**Work task:** Reproduce the following article on the Iran earthquakes word for word, from its first sentence to its last.

**Provided text:**
The death toll in two strong earthquakes which struck northwest Iran on Saturday rose to 153, with hundreds others injured, the semi-official Fars news agency quoted quoted the deputy interior minister.
Earlier, the Iranian Students' News Agency quoted the head of the national emergency center, Gholamreza Masoumi, as saying about 600 people had been injured.
The scale of the disaster was still emerging, with the casualty toll creeping up as the hours ticked by.
Officials had to use radios because of disrupted telephone communications in the region and dispatched helicopters to remote villages.
The head of the regional natural disasters center, Khalil Saie, who gave the latest casualty count to state television, said: “We are asking people to not panic. Help is arriving and rescuers are already at the scene.”
The quakes measured 6.2 and 6.0 on the moment magnitude scale, according to Tehran University’s Seismological Centre.
The US Geological Survey, which monitors seismic activity worldwide, ranked them as more powerful than that, at 6.4 and 6.3, respectively.
According to the local Red Crescent director, cited by the official news agency IRNA, 210 people were rescued from the quake rubble and taken to hospital.
An emergency services official said 66 rescue teams were at work, using 40 devices and seven dog squads to detect buried survivors. He said 185 ambulances had been sent to the area.
Those hurt were taken to hospitals in Tabriz and Ardebil, the two biggest nearby cities, both of which escaped relatively unscathed by the temblors.
The towns of Ahar and Varzaqan, 60 kilometers (40 miles) from Tabriz, were the hardest hit, being closest to the epicenters of the two quakes. Heris, another town close by, was also badly shaken. Scores of villages were decimated.
“Sixty villages have been 60 to 80 percent destroyed and four villages were 100 percent destroyed,” Saei said.
There were “30 deaths in Ahar, 40 deaths in Varzaqan and 10 deaths in Heris,” he said. Another seven people had died as they were being transferred to hospital.
Municipal officials in Ahar and Varzaqan were giving higher counts, suggesting the overall toll could rise further.

[Transcribed page contents]
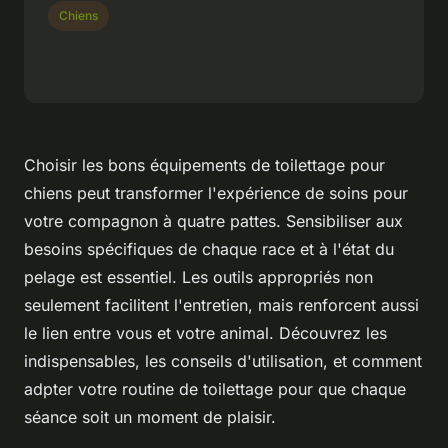
Chiens
Choisir les bons équipements de toilettage pour
chiens peut transformer l'expérience de soins pour
votre compagnon à quatre pattes. Sensibiliser aux
besoins spécifiques de chaque race et à l'état du
pelage est essentiel. Les outils appropriés non
seulement facilitent l'entretien, mais renforcent aussi
le lien entre vous et votre animal. Découvrez les
indispensables, les conseils d'utilisation, et comment
adpter votre routine de toilettage pour que chaque
séance soit un moment de plaisir.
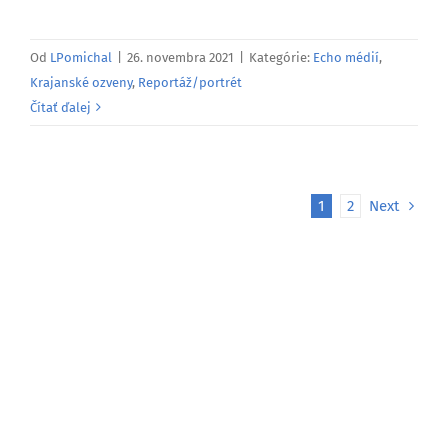
Od
LPomichal
|
26. novembra 2021
|
Kategórie:
Echo médií
,
Krajanské ozveny
,
Reportáž/portrét
Čítať ďalej
1
2
Next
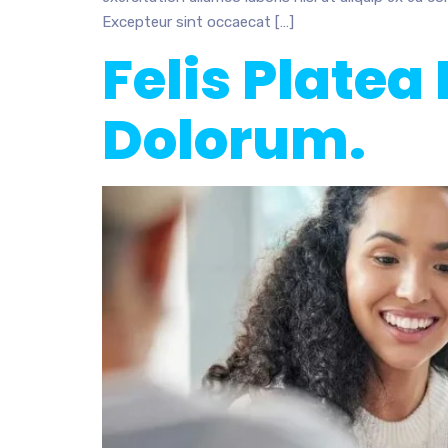
Excepteur sint occaecat […]
Felis Platea
Dolorum.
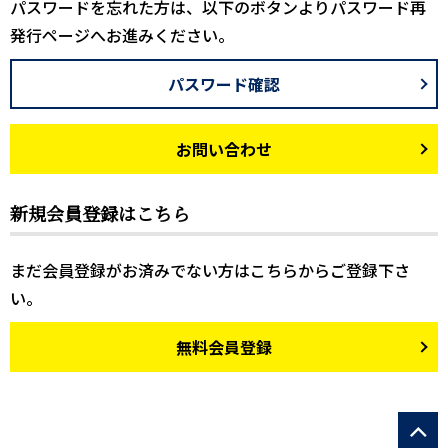
パスワードを忘れた方は、以下のボタンよりパスワード再
発行ページへお進みください。
パスワード確認
お問い合わせ
新規会員登録はこちら
まだ会員登録がお済みでない方はこちらからご登録下さ
い。
無料会員登録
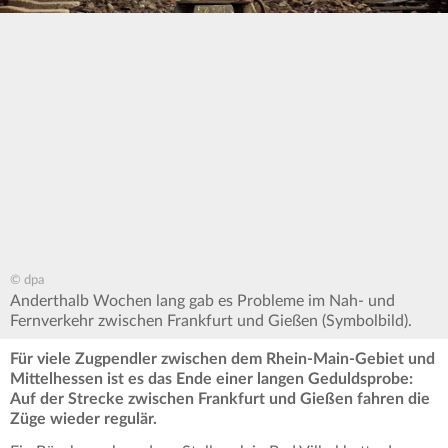
© dpa
Anderthalb Wochen lang gab es Probleme im Nah- und
Fernverkehr zwischen Frankfurt und Gießen (Symbolbild).
Für viele Zugpendler zwischen dem Rhein-Main-Gebiet und
Mittelhessen ist es das Ende einer langen Geduldsprobe:
Auf der Strecke zwischen Frankfurt und Gießen fahren die
Züge wieder regulär.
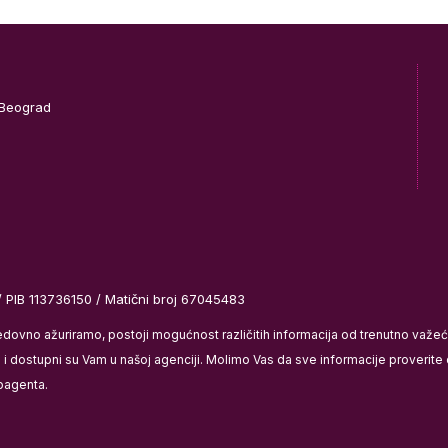
 Beograd
/ PIB 113736150 / Matični broj 67045483
redovno ažuriramo, postoji mogućnost različitih informacija od trenutno važ
 dostupni su Vam u našoj agenciji. Molimo Vas da sve informacije proverite di
bagenta.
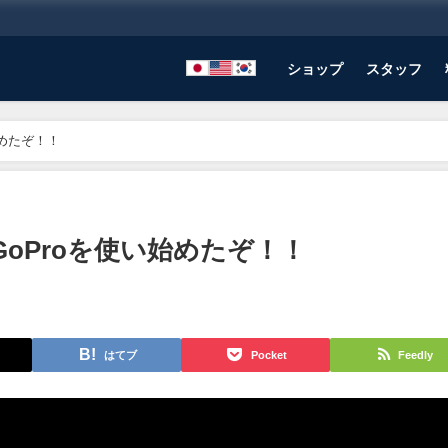
ショップ
スタッフ
始めたぞ！！
GoProを使い始めたぞ！！
はてブ
Pocket
Feedly
り 気温：29℃ 水温：28℃ 透明度：18m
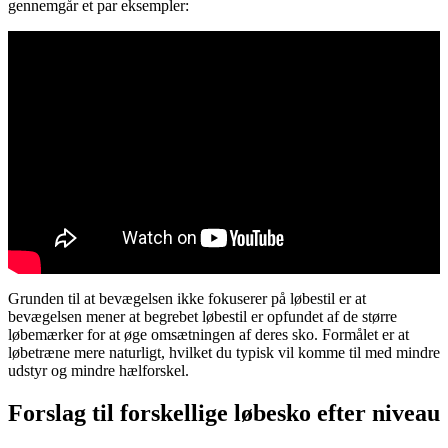
gennemgår et par eksempler:
Grunden til at bevægelsen ikke fokuserer på løbestil er at
bevægelsen mener at begrebet løbestil er opfundet af de større
løbemærker for at øge omsætningen af deres sko. Formålet er at
løbetræne mere naturligt, hvilket du typisk vil komme til med mindre
udstyr og mindre hælforskel.
Forslag til forskellige løbesko efter niveau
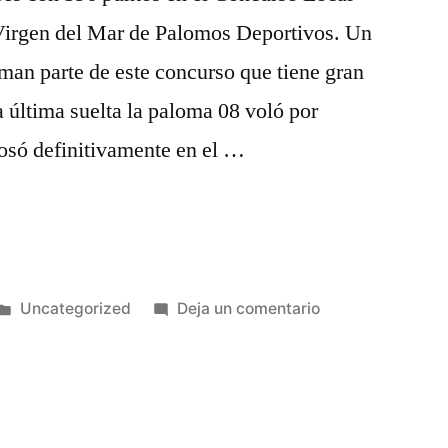
Virgen del Mar de Palomos Deportivos. Un
man parte de este concurso que tiene gran
a última suelta la paloma 08 voló por
posó definitivamente en el …
Publicado
en
Uncategorized
Deja un comentario
en
Concurso
Local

**Response to the task:**
The death toll in two strong earthquakes which struck northwest Iran on Saturday rose to 153, with hundreds others injured, the semi-official Fars news agency quoted quoted the deputy interior minister.
Earlier, the Iranian Students' News Agency quoted the head of the national emergency center, Gholamreza Masoumi, as saying about 600 people had been injured.
The scale of the disaster was still emerging, with the casualty toll creeping up as the hours ticked by.
Officials had to use radios because of disrupted telephone communications in the region and dispatched helicopters to remote villages.
The head of the regional natural disasters center, Khalil Saie, who gave the latest casualty count to state television, said: “We are asking people to not panic. Help is arriving and rescuers are already at the scene.”
The quakes measured 6.2 and 6.0 on the moment magnitude scale, according to Tehran University’s Seismological Centre.
The US Geological Survey, which monitors seismic activity worldwide, ranked them as more powerful than that, at 6.4 and 6.3, respectively.
According to the local Red Crescent director, cited by the official news agency IRNA, 210 people were rescued from the quake rubble and taken to hospital.
An emergency services official said 66 rescue teams were at work, using 40 devices and seven dog squads to detect buried survivors. He said 185 ambulances had been sent to the area.
Those hurt were taken to hospitals in Tabriz and Ardebil, the two biggest nearby cities, both of which escaped relatively unscathed by the temblors.
The towns of Ahar and Varzaqan, 60 kilometers (40 miles) from Tabriz, were the hardest hit, being closest to the epicenters of the two quakes. Heris, another town close by, was also badly shaken. Scores of villages were decimated.
“Sixty villages have been 60 to 80 percent destroyed and four villages were 100 percent destroyed,” Saei said.
There were “30 deaths in Ahar, 40 deaths in Varzaqan and 10 deaths in Heris,” he said. Another seven people had died as they were being transferred to hospital.
Municipal officials in Ahar and Varzaqan were giving higher counts, suggesting the overall toll could rise further.